Menurut anggota Komisi III DPR RI ini, ada baiknya jika pemerintah menyusun perencanaan yang baik, utuh dan terintegrasi dalam penanganan Covid-19 ini. Misalnya dengan membuat road maps (peta jalan) tunggal penanganan Covid-19 untuk dipedomani bersama. Selanjutnya memastikan eksekusi dan pelaksanaannya akuntabel dan eksekutabel dari tingkat atas hingga daerah.
“Pastikan juga seluruh organ dan pejabat pemerintah menjalankannya.
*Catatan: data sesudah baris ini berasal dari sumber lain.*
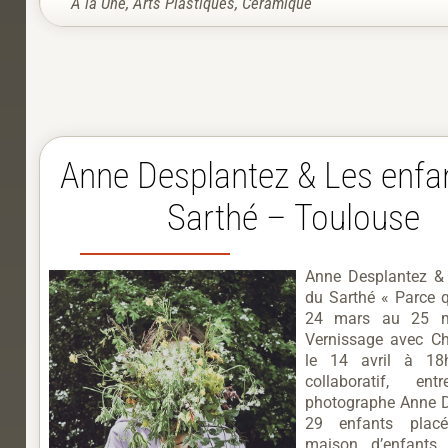
À la Une
,
Arts Plastiques
,
Céramique
Anne Desplantez & Les enfa
Sarthé – Toulouse
Anne Desplantez &
du Sarthé « Parce q
24 mars au 25 
Vernissage avec 
le 14 avril à 18
collaboratif, ent
photographe Anne D
29 enfants plac
maison d’enfants 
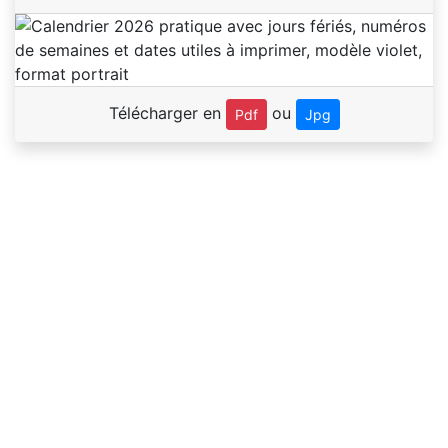
Télécharger en
ou
Pdf
Jpg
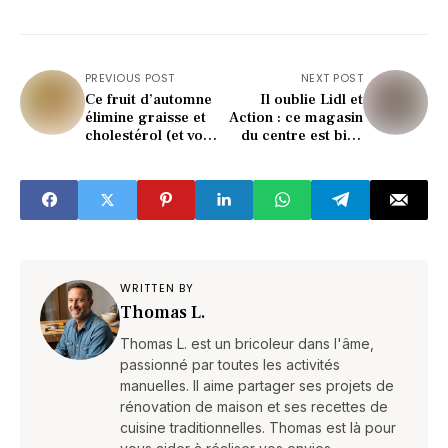
PREVIOUS POST
NEXT POST
Ce fruit d’automne
Il oublie Lidl et
élimine graisse et
Action : ce magasin
cholestérol (et vous
du centre est bien
l’avez déjà !)
moins cher (vous
allez halluciner)
WRITTEN BY
Thomas L.
Thomas L. est un bricoleur dans l'âme,
passionné par toutes les activités
manuelles. Il aime partager ses projets de
rénovation de maison et ses recettes de
cuisine traditionnelles. Thomas est là pour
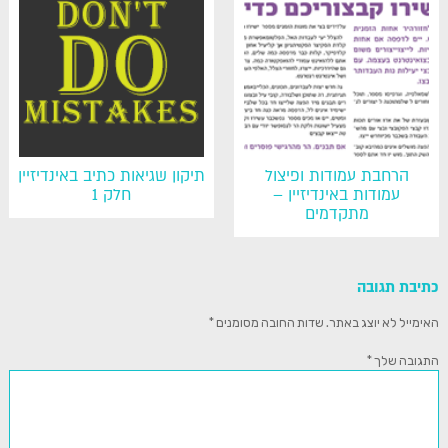
הרחבת עמודות ופיצול
תיקון שגיאות כתיב באינדיזיין
עמודות באינדיזיין –
חלק 1
מתקדמים
כתיבת תגובה
האימייל לא יוצג באתר.
שדות החובה מסומנים
*
התגובה שלך
*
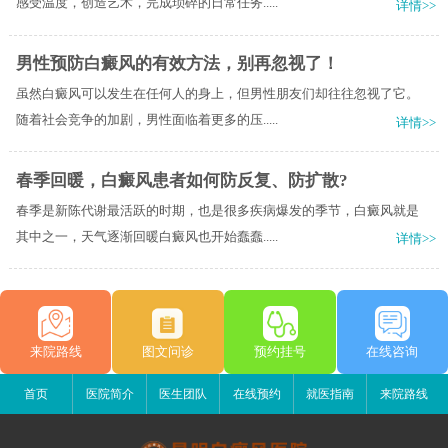
感受温度，创造艺术，完成琐碎的日常任务.....
详情>>
男性预防白癜风的有效方法，别再忽视了！
虽然白癜风可以发生在任何人的身上，但男性朋友们却往往忽视了它。
随着社会竞争的加剧，男性面临着更多的压.....
详情>>
春季回暖，白癜风患者如何防反复、防扩散?
春季是新陈代谢最活跃的时期，也是很多疾病爆发的季节，白癜风就是
其中之一，天气逐渐回暖白癜风也开始蠢蠢.....
详情>>
来院路线
图文问诊
预约挂号
在线咨询
首页
医院简介
医生团队
在线预约
就医指南
来院路线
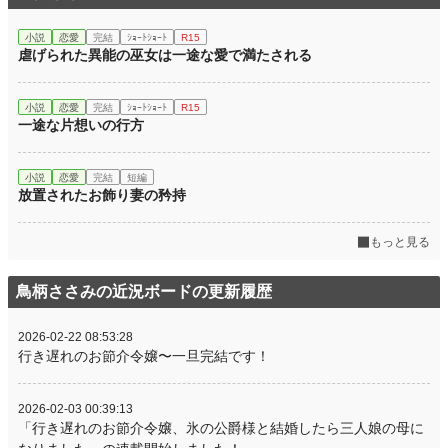
小説
恋愛
完結
ｼｮｰﾄｼｮｰﾄ
R15
虐げられた異能の巫女は一途な愛で満たされる
小説
恋愛
完結
ｼｮｰﾄｼｮｰﾄ
R15
一途な片想いの行方
小説
恋愛
完結
短編
放置されたお飾り妻の矜持
もっと見る
鳥柄ささみの近況ボードの更新履歴
2026-02-22 08:53:28
行き遅れのお節介令嬢〜一旦完結です！
2026-02-03 00:39:13
「行き遅れのお節介令嬢、氷の公爵様と結婚したら三人娘の母に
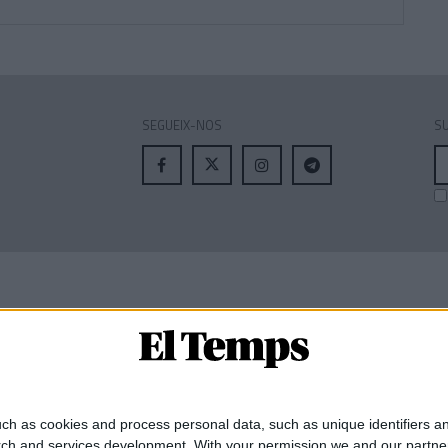
SEGUEIX-NOS
SU
A
el
MEMBRE DE:
ch as cookies and process personal data, such as unique identifiers an
rch and services development.
With your permission we and our partner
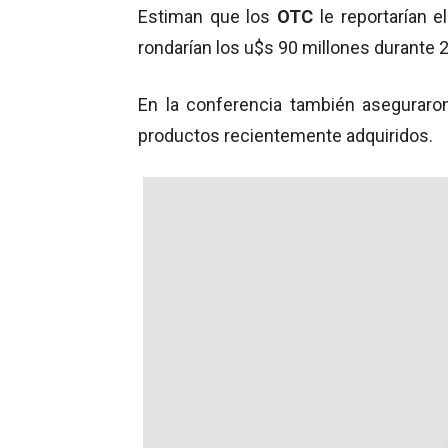
Estiman que los
OTC
le reportarían e
rondarían los u$s 90 millones durante 
En la conferencia también aseguraro
productos recientemente adquiridos.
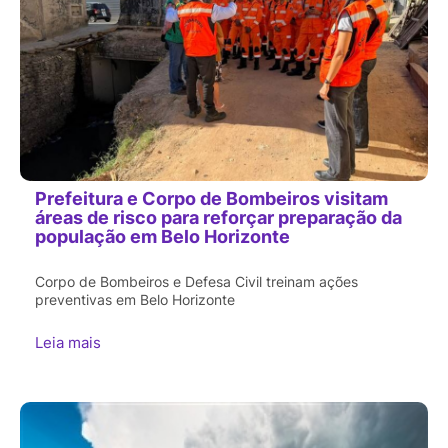
Prefeitura e Corpo de Bombeiros visitam
áreas de risco para reforçar preparação da
população em Belo Horizonte
Corpo de Bombeiros e Defesa Civil treinam ações
preventivas em Belo Horizonte
Leia mais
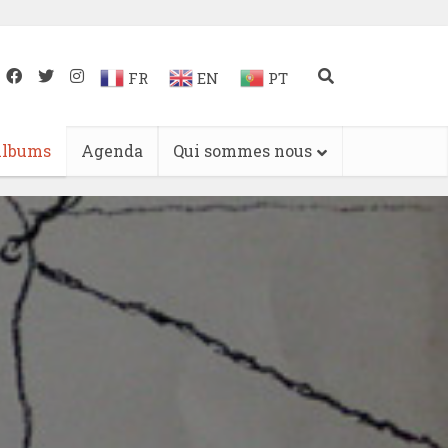
FR
EN
PT
lbums
Agenda
Qui sommes nous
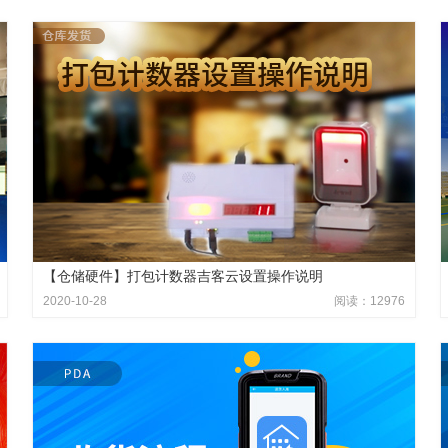
【仓储硬件】打包计数器吉客云设置操作说明
2020-10-28
阅读：12976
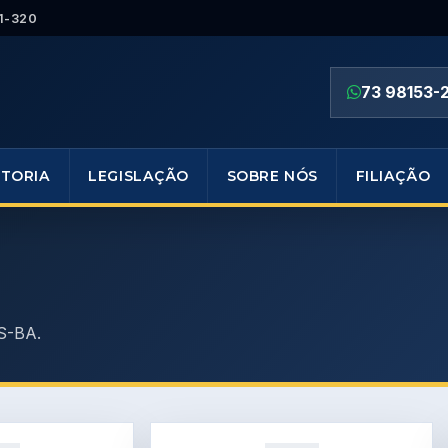
1-320
73 98153-
ETORIA
LEGISLAÇÃO
SOBRE NÓS
FILIAÇÃO
S-BA.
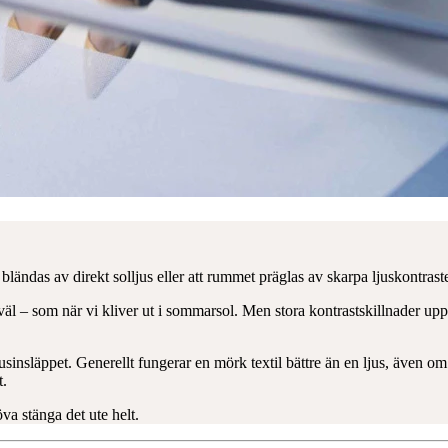
bländas av direkt solljus eller att rummet präglas av skarpa ljuskontraste
l – som när vi kliver ut i sommarsol. Men stora kontrastskillnader upplev
ljusinsläppet. Generellt fungerar en mörk textil bättre än en ljus, äve
t.
höva stänga det ute helt.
Apabila dalam perjalannya dibutuhkan keputusan baru, lakukan secara utuh melalui koordinasi bersama dengan mendengarkan segenap lapisan masyarakat secara utuh,” ujar dia.
Pemerintah diharapkan dapat membuat keputusan yang objektif, pasti/firm, serta terang dan jelas. Karena di saat sulit seperti sekarang ini arahan pemerintah dan pemimpin yang akan menentukan.
“Jadilah pemimpin yang bijak dan tanggap, jangan asal berwacana yang bisa membingungkan,” tukas Didik.
“Bisa bayangkan, kalau rakyat bingung, punya pemahaman dan persepsi sendiri-sendiri, serta bergerak sendiri-sendiri, apa yang akan terjadi? Kalau sampai rakyat distrust kepada pemimpinnya, kepada pemerintahnya, maka Indonesia akan bisa menghadapi krisis yang lebih dalam dan berkepanjangan,” tandasnya.
Diberitakan sebelumnya, Menteri Koordinator Bidang Pembangunan Manusia dan Kebudayaan (PMK) Muhadjir Effendy menjelaskan, hingga saat ini pemerintah tidak akan melakukan pelonggaran Pembatasan Sosial Berskala Besar (PSBB). Namun pemerintah akan lakukan pengurangan pembatasan dan nantinya akan dikaji lebih dalam.
“Saya ingin tekankan Bapak Presiden mengingatkan kembali tidak ada pelonggaran PSBB bahwa akan ada pengurangan pembatasan iya, maka itu akan dikaji,” katanya usai rapat terbatas melalui siaran telekonference di Jakarta, Senin (18/5).
Dia mengatakan, nantinya saat ada pengurangan pembatasan masyarakat akan melakukan aktivitas dengan melaksanakan protokol kesehatan. Sebab itu, pelonggaran tidak akan dilakukan namun akan diterapkan pengurangan PSBB.
“Kenapa itu harus kita jelaskan karena jangan sampai masyarakat menyaksikan longgar itu semau gue, setelah longgar kemudian tidak boleh seenaknya, padahal protokol kesehatan justru harus diperketat,” jelasnya.